Carry on the Celtics game report from the point where it stops.

- [Page excerpt]:
■ ■ ■ ■ ■ ■ ■
Celtics coach Brad Stevens claimed to notice improvement in the closing days of the regular schedule. Last week, Stevens even cited a home game in late March against the Pacers in which he saw the Celtics finally jelling. “Intentional play and purposeful details,” Stevens called it.
That stuff was everywhere Sunday, along with determined party-pooping for a sellout crowd at Fiserv Forum that anticipated so much more. Milwaukee was outrebounded and outscored in the paint, and led for only 58 seconds of the game’s final 44 minutes. They shot 34.8 percent, including 10-for-34 on 3-pointers by all those perimeter players employed expressly to pull defenders away from Antetokounmpo.
■ ■ ■ ■ ■ ■ ■
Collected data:

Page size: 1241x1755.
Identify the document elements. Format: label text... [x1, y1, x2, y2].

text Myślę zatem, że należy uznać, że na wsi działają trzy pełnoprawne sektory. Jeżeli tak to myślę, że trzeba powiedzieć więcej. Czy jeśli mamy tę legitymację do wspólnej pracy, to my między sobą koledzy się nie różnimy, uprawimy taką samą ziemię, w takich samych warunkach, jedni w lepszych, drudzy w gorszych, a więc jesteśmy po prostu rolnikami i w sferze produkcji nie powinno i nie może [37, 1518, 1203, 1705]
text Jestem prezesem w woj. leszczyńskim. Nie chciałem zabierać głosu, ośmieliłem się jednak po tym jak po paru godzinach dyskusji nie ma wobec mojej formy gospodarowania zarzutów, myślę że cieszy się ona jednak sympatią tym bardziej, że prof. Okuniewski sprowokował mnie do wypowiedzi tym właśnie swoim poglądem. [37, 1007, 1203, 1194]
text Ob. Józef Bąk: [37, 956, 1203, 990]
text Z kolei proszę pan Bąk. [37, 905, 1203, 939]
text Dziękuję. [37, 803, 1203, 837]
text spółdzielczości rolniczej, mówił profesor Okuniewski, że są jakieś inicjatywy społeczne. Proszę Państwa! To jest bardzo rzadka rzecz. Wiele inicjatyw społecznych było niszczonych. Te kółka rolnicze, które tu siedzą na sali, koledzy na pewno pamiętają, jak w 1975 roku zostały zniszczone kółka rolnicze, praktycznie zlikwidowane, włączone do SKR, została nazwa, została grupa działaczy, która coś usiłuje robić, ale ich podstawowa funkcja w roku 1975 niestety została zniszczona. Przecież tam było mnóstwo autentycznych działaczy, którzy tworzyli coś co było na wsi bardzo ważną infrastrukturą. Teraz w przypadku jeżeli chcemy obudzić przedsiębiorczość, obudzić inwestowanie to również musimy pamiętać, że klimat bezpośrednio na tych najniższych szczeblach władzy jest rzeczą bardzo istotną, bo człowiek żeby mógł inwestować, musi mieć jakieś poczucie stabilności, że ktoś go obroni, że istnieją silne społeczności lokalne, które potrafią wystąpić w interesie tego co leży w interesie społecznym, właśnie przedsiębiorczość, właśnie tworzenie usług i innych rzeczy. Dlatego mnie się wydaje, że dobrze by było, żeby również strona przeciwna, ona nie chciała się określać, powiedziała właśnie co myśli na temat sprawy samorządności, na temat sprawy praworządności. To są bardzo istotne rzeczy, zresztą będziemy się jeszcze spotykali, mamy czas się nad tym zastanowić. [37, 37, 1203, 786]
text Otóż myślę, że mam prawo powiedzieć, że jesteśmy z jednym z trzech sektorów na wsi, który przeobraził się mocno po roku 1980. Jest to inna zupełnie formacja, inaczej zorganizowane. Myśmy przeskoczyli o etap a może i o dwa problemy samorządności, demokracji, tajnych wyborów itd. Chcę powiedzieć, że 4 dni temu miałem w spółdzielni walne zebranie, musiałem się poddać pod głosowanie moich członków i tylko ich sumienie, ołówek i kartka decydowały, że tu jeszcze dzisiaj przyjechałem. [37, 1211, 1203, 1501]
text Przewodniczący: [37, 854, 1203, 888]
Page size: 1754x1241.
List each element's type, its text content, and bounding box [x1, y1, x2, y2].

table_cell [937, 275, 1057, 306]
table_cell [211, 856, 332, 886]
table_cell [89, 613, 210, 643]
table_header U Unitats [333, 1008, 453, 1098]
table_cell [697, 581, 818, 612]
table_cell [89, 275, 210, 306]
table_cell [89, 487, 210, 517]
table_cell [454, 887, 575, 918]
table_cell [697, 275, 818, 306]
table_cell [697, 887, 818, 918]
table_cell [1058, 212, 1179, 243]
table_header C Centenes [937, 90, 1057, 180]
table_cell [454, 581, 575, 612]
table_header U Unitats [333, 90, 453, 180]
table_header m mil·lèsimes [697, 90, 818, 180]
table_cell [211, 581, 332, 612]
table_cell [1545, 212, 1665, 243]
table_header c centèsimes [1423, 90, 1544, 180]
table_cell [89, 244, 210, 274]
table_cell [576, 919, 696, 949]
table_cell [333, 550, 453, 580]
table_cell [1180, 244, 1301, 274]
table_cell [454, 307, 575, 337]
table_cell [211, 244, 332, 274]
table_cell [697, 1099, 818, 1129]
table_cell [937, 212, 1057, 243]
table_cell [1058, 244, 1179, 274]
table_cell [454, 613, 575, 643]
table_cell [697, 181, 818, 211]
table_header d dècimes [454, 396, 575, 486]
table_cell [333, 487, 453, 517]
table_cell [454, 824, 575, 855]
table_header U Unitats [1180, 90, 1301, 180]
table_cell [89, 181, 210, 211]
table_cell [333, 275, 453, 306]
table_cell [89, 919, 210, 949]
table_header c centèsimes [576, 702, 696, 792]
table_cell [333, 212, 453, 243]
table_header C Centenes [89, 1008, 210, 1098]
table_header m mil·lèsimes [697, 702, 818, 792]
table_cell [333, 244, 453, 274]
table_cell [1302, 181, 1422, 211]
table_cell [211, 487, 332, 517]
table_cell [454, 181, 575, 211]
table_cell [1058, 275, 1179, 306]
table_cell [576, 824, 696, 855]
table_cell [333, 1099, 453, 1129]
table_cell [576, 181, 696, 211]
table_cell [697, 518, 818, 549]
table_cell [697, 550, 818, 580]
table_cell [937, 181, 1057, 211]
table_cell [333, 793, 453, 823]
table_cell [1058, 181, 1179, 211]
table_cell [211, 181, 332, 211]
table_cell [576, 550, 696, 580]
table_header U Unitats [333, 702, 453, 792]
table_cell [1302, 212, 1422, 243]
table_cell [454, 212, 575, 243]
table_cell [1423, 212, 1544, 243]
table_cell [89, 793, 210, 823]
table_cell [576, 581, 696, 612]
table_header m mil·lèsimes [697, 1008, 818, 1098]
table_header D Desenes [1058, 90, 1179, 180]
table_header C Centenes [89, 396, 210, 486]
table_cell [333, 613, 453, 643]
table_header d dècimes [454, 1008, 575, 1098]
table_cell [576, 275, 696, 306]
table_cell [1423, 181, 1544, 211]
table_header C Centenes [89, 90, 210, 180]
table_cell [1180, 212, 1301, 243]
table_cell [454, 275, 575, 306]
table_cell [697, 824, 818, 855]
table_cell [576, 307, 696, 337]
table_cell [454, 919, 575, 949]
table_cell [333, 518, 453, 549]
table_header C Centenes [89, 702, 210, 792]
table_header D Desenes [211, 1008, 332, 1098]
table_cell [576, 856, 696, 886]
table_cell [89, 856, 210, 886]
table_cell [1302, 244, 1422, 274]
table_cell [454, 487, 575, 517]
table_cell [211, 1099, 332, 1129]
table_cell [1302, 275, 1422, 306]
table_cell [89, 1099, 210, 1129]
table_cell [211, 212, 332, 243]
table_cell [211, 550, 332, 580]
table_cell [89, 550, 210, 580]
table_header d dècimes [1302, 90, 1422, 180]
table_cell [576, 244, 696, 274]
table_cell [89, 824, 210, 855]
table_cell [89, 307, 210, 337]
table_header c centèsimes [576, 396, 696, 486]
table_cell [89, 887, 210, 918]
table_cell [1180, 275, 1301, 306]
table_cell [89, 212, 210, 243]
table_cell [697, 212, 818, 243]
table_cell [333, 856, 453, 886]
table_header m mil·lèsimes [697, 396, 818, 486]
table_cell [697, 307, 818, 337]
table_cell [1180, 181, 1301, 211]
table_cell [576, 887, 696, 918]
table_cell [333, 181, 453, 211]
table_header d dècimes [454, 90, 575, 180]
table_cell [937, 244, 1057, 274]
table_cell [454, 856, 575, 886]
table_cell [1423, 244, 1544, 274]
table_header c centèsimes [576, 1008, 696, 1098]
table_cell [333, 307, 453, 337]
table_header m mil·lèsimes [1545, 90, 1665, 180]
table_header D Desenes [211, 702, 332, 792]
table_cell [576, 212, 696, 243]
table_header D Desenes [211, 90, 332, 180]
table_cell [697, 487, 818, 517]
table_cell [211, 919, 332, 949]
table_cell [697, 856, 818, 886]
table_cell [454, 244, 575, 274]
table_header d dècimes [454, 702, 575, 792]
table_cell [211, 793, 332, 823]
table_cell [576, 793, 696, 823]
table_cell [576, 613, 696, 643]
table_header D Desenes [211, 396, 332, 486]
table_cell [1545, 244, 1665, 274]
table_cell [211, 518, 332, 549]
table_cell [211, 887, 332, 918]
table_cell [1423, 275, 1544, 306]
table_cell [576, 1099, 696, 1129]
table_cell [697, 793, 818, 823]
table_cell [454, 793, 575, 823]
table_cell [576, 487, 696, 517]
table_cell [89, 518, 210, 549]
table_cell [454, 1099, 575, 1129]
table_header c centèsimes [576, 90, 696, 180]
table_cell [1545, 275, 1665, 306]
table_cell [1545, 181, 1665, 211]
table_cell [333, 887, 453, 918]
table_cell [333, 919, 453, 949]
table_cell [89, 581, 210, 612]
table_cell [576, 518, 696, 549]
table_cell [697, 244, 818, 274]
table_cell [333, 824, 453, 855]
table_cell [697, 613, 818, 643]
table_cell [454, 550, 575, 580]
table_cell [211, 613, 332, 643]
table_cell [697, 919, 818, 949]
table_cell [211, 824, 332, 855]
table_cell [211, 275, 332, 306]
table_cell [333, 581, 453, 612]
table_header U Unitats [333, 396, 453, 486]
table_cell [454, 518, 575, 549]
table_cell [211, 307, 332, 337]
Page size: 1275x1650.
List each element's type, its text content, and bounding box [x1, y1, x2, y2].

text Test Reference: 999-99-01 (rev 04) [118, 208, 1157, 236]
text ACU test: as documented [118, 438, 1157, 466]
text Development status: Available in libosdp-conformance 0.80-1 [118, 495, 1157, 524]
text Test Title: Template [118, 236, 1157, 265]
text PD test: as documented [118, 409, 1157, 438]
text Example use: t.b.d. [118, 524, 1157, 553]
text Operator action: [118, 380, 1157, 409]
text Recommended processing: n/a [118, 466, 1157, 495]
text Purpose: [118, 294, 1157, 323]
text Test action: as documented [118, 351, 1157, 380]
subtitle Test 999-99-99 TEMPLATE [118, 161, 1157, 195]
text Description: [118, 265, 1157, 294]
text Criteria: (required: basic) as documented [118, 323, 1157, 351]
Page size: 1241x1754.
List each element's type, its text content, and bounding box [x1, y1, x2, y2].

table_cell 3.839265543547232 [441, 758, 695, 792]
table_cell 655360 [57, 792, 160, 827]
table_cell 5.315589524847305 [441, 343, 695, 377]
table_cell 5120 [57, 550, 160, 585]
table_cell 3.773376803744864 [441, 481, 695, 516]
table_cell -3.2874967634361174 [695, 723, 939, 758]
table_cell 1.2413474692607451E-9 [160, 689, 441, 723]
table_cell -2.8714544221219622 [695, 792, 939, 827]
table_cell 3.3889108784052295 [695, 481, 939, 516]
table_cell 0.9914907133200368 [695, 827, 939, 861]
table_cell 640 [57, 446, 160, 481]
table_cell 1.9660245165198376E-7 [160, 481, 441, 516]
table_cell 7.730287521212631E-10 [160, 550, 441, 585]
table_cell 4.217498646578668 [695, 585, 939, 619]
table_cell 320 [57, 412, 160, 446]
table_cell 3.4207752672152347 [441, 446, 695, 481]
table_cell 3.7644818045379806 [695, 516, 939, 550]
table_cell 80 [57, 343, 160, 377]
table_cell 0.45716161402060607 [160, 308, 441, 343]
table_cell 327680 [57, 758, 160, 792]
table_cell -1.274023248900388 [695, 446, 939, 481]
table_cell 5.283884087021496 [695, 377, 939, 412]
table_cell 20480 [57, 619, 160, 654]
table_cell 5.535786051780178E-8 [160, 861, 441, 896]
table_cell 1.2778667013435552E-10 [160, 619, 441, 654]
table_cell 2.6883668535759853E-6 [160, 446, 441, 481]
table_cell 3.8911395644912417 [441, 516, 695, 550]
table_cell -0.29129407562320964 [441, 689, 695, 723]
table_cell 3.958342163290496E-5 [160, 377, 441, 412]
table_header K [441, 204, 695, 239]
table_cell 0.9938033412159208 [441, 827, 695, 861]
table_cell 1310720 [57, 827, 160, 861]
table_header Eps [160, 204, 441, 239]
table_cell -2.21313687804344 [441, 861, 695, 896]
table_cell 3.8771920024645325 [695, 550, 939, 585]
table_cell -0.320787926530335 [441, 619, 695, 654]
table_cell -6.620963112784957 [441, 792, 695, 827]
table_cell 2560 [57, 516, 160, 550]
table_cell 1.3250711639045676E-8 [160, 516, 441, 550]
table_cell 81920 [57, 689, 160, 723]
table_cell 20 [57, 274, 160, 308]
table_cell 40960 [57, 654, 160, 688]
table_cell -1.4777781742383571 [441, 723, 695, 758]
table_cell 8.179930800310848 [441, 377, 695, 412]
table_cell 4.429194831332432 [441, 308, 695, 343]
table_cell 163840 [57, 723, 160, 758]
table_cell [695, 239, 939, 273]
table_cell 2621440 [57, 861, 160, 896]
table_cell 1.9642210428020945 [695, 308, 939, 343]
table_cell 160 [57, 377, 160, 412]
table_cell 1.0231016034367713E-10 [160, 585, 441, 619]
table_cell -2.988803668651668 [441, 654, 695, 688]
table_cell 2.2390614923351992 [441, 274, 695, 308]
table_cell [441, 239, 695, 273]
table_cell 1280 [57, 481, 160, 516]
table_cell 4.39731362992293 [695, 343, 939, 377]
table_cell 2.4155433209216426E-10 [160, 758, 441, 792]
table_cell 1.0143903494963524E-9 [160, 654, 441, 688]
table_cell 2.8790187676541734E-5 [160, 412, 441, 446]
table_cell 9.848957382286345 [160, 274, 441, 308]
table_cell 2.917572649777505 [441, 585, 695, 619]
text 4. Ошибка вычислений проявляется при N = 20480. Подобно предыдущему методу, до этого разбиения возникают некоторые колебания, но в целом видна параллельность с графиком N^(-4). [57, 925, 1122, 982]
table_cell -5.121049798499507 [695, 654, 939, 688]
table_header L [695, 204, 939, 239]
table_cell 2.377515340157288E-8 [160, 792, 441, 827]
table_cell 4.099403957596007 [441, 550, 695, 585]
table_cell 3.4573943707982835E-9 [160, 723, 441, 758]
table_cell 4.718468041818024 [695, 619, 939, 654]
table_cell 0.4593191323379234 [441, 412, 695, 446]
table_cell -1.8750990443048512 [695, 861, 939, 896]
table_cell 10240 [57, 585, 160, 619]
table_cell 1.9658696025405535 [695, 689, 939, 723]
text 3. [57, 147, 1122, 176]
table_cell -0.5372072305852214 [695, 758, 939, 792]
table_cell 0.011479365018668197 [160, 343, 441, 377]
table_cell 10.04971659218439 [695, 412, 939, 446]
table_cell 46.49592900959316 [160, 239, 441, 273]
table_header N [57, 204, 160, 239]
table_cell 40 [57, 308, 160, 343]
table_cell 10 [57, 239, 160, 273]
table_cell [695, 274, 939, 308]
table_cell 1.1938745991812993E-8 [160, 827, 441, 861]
■ ■ ■ ■ ■ ■ ■
- [The output]:
Stevens started Marcus Morris, brought Aron Baynes off the bench and got strong play from Rozier and Gordon Hayward in reserve. Eventually, the Celtics will have to make room for Smart, too, if this series or their postseason runs long enough. With things so currently copacetic, that shouldn’t ruffle anyone.
Getting off to a good start in the series was considered to be vital for Boston to avoid possibly splintering or squabbling. But as it turns out, the Celtics aren’t doing that stuff anymore and that’s what fueled the Game 1 blowout.
They blithely talked all season about flipping the proverbial switch when they hit the playoffs. And now, they appear to have done it.